Re: Add hash based Aggregation

Posted by Stephan Ewen <se...@apache.org>.
Setting up the partitioning etc is done automatically by the optimizer.
What is missing is a hash-based aggregator operator, that the optimizer can
choose as an alternative strategy to sort-based aggregation.

A good first step would be to have a look at how the hash join works, in
order to get an idea of how to implement an algorithm on Flink's managed
memory. Have a look at the MutableHashTable class in the "flink-runtime"
project.

Also, a hash-combiner is probably even more interesting than a
hash-reducer. Every aggregation that fits a running hash-aggregate will
needs a hash-combiner. And it is possible to hash-combine and sort-reduce
afterwards, if ordered output is desired.


On Wed, Jun 17, 2015 at 3:26 PM, Alexander Alexandrov <
alexander.s.alexandrov@gmail.com> wrote:

> I added a comment with suggestions how to proceed in the JIRA issue.
>
> 2015-06-17 22:41 GMT+02:00 <ra...@mailbox.tu-berlin.de>:
>
> >
> > Hello dear Developer,
> > Currently aggregation functions are implemented based on sorting.
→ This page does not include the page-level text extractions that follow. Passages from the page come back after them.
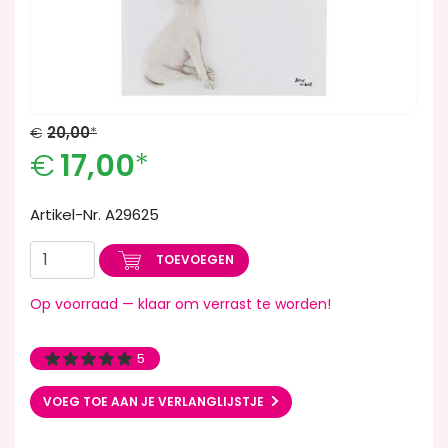
€
20,00
*
€
17,00
*
Artikel-Nr. A29625
TOEVOEGEN
Op voorraad — klaar om verrast te worden!
5
VOEG TOE AAN JE VERLANGLIJSTJE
We
> would
> > like to add hash based aggregation to Flink. We would be thankful if you
> > could tell as how to get started (shall we add it as an operator, runtime
> > or ...). Our current thinking is to first hash partition the data based
> on
> > grouping attribute and then apply aggregation function on the data that
> are
> > in same bucket. Now we need to know the work flow of Aggregation in
> Flink.
> >
> > With Respect,
> > Rafiullah Momand
> >
> >
>

Re: Add hash based Aggregation

Posted by Alexander Alexandrov <al...@gmail.com>.
I added a comment with suggestions how to proceed in the JIRA issue.

2015-06-17 22:41 GMT+02:00 <ra...@mailbox.tu-berlin.de>:

>
> Hello dear Developer,
> Currently aggregation functions are implemented based on sorting. We would
> like to add hash based aggregation to Flink. We would be thankful if you
> could tell as how to get started (shall we add it as an operator, runtime
> or ...). Our current thinking is to first hash partition the data based on
> grouping attribute and then apply aggregation function on the data that are
> in same bucket. Now we need to know the work flow of Aggregation in Flink.
>
> With Respect,
> Rafiullah Momand
>
>